** Opening DATA FOR ANALYSIS block **

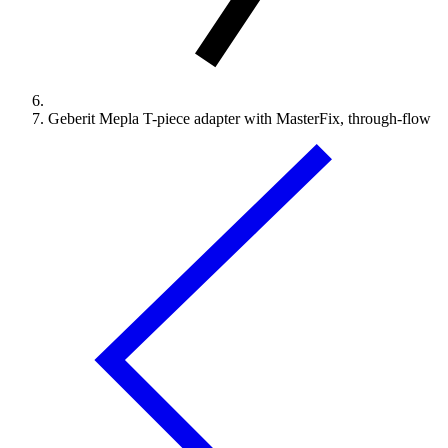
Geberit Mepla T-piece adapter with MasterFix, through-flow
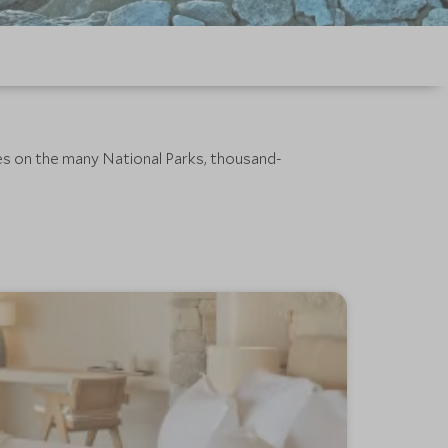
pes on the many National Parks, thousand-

** Closing DATA FOR ANALYSIS block **
** Opening DATA FOR ANALYSIS block **

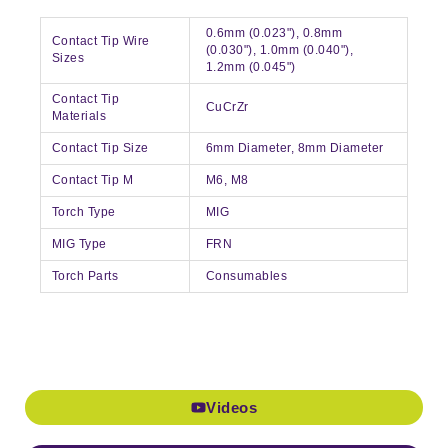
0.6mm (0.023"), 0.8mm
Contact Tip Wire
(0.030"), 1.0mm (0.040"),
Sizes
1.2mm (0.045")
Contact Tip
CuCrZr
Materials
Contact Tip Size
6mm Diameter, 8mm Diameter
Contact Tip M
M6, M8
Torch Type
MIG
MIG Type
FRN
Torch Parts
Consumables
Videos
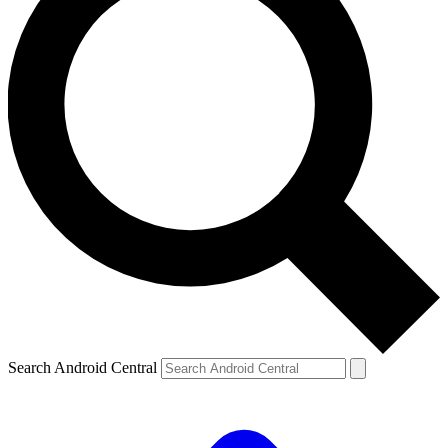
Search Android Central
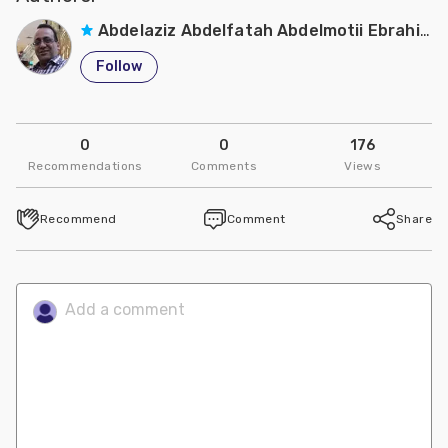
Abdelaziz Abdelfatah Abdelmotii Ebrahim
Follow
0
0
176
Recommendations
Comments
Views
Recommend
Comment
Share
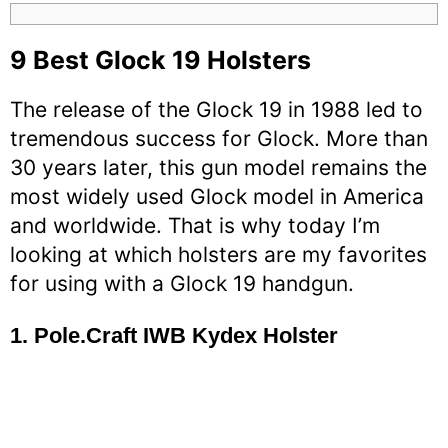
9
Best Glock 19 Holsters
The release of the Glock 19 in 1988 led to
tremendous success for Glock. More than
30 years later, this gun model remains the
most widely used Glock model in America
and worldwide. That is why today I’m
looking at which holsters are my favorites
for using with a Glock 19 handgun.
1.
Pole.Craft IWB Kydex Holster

** Closing DATA FOR ANALYSIS block **
** Opening DATA FOR ANALYSIS block **

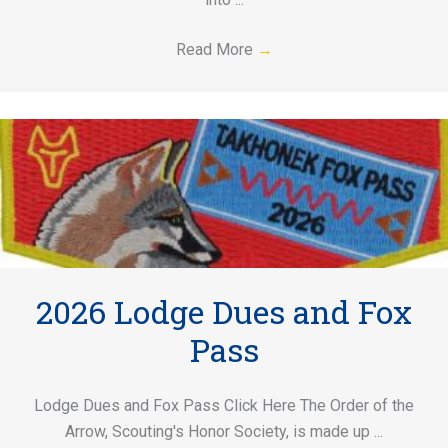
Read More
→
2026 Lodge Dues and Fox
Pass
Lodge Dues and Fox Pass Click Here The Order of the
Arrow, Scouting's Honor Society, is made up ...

** Closing DATA FOR ANALYSIS block **

▶ [WHAT YOU NEED TO DO]
Wherever the string "with" turns up in the material, copy the whole line.

▶ [TASK OUTPUT]
Geberit Mepla T-piece adapter with MasterFix, through-flow
for using with a Glock 19 handgun.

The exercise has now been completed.